▸ DATA EXTRACTS
>>

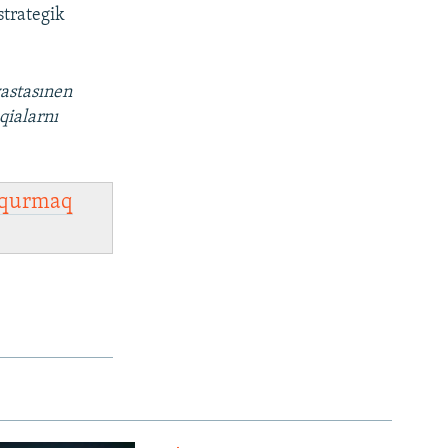
strategik
vastasınen
qialarnı
qurmaq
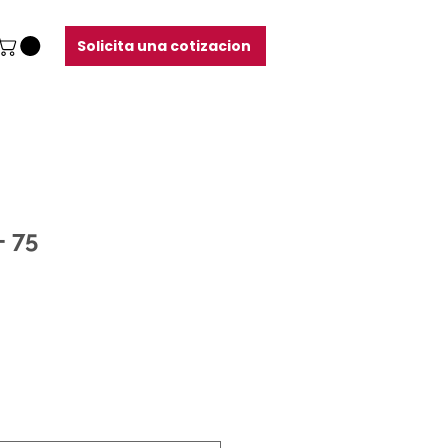
Solicita una cotizacion
- 75
cio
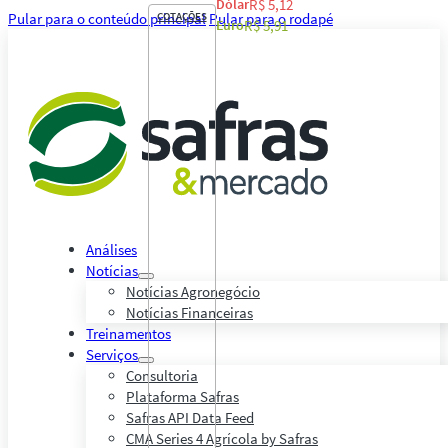
Dólar
R$ 5,12
Pular para o conteúdo principal
COTAÇÕES
Pular para o rodapé
Euro
R$ 5,91
Análises
Notícias
Notícias Agronegócio
Notícias Financeiras
Treinamentos
Serviços
Consultoria
Plataforma Safras
Safras API Data Feed
CMA Series 4 Agrícola by Safras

<<

▸ TASK TO COMPLETE
Render the lines above as a numbered list, leaving out blank lines and the pictures.

▸ RESULT OF THE EXERCISE
1. strategik
2. vastasınen
3. qialarnı
4. qurmaq
5. Solicita una cotizacion
6. - 75
7. cio
8. Dólar
9. R$ 5,12
10. Pular para o conteúdo principal
11. COTAÇÕES
12. Pular para o rodapé
13. Euro
14. R$ 5,91
15. Análises
16. Notícias
17. Notícias Agronegócio
18. Notícias Financeiras
19. Treinamentos
20. Serviços
21. Consultoria
22. Plataforma Safras
23. Safras API Data Feed
24. CMA Series 4 Agrícola by Safras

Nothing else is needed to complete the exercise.